Purpose: A self-contained Python script that: • Lets you configure: • TOTAL_NODES – number of websites in the graph (e.g. SE ≈ 1.5M, UK ≈ 8–10M; the script uses smaller numbers for demos). • AVG_EDGES – average outbound links per website (typically 20–30, but configurable). • NUM_SEEDS – number of seed sites (e.g. SE 500–2,000 and UK 5,000–50,000). • Computes: • Estimated coverage of the web graph (%) under 2- or 3-hop models. • Estimated TTFI as a function of seed count. • Visualises: • A small toy web graph (100 nodes) with covered vs uncovered nodes. • A TTFI vs number of seed sites curve.

Key functions: • estimate_coverage(n_nodes, avg_deg, num_seeds, hops=2, r=0.6, s=0.45, theta=0.3) • estimate_ttfi(avg_deg, num_seeds, graph_size, base_hop_latency=3.0) • draw_mock_coverage(coverage, title_prefix="Graph Coverage") • plot_coverage_vs_seeds(...) • plot_ttfi_vs_seeds(...)

This script is ideal as a teaching tool for: • SEO practitioners who want to understand why “Google needs thousands of seed sites”. • Researchers who want a quick, visual explanation of coverage vs seeds and TTFI vs seeds.

  1. Installation and Requirements

4.1. Python version • Python 3.9+ is recommended.

4.2. Install dependencies

Create a virtual environment (optional but recommended), then: pip install -r requirements.txt

A typical requirements.txt will include: numpy pandas matplotlib networkx 4.3. Running the code

Generate UK & SE 5/10-hop tables: python -m src.multi_hop_seed_model Recreate Figures 1–8: python -m src.figures_seed_uk_se Plot multi-hop coverage & TTFI (5 vs 10 hops): python -m src.multi_hop_plots Run the toy web graph simulation: python -m src.webgraph_simulation

Then tweak: • TOTAL_NODES, AVG_EDGES, and NUM_SEEDS inside webgraph_simulation.py to explore different country sizes and seed strategies.

  1. Use Cases for SEO, Crawling and Indexing Strategy

This repository is designed for both researchers and SEO professionals who want to: • Quantify how many seed sites are needed for a national market. • Compare Swedish (.se) and UK (.co.uk) web graphs. • Understand how distance from seed sites affects: • Time to First Index (TTFI), • Visibility of SMEs and long-tail domains, • Fairness and coverage of local businesses. • Explore trade-offs between: • Adding more seeds vs • Allowing more hops in the crawler frontier.

→ **PROBLEMS AND TASKS**:
- 1) Which Python version does the seed-coverage text recommend?
- 2) Rewrite the CAD file entries as a numbered list, running from their first line through the line that contains "var sketch = newSketch(context, id", and leave out blank lines.
The CAD file entries have no connection to the seed-coverage text.

Collected data entries
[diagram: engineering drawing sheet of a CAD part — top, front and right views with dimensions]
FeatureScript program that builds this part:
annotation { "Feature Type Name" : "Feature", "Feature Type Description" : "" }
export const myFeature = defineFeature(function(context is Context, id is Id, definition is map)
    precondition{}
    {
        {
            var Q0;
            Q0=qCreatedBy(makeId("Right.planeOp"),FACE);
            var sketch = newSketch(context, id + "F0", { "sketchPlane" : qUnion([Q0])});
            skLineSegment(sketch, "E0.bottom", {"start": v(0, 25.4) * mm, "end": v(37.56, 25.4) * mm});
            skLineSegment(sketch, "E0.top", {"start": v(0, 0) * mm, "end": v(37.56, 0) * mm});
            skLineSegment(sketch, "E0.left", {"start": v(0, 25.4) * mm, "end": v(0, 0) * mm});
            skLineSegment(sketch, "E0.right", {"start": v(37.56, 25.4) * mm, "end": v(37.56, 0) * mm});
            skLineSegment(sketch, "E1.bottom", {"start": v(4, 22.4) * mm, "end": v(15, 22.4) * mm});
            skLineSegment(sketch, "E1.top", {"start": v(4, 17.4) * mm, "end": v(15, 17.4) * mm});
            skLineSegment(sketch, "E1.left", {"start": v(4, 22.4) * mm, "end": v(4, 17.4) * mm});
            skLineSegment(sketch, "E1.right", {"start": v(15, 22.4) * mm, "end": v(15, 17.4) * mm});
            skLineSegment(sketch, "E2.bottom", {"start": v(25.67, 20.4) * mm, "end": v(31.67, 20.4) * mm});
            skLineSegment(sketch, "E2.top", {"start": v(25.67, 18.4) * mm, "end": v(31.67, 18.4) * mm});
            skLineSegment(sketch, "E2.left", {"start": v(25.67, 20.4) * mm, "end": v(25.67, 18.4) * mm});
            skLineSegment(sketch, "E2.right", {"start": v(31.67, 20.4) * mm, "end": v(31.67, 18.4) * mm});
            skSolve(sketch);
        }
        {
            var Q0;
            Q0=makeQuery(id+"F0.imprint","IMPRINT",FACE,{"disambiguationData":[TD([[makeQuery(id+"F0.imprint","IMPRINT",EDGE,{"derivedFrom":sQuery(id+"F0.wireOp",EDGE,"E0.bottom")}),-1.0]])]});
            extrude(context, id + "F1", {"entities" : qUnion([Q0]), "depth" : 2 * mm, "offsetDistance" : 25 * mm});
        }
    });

→ **PROBLEM SOLUTIONS**:
- 1) Python 3.9+

- 2)
1. [diagram: engineering drawing sheet of a CAD part — top, front and right views with dimensions]
2. FeatureScript program that builds this part:
3. annotation { "Feature Type Name" : "Feature", "Feature Type Description" : "" }
4. export const myFeature = defineFeature(function(context is Context, id is Id, definition is map)
5.     precondition{}
6.     {
7.         {
8.             var Q0;
9.             Q0=qCreatedBy(makeId("Right.planeOp"),FACE);
10.             var sketch = newSketch(context, id + "F0", { "sketchPlane" : qUnion([Q0])});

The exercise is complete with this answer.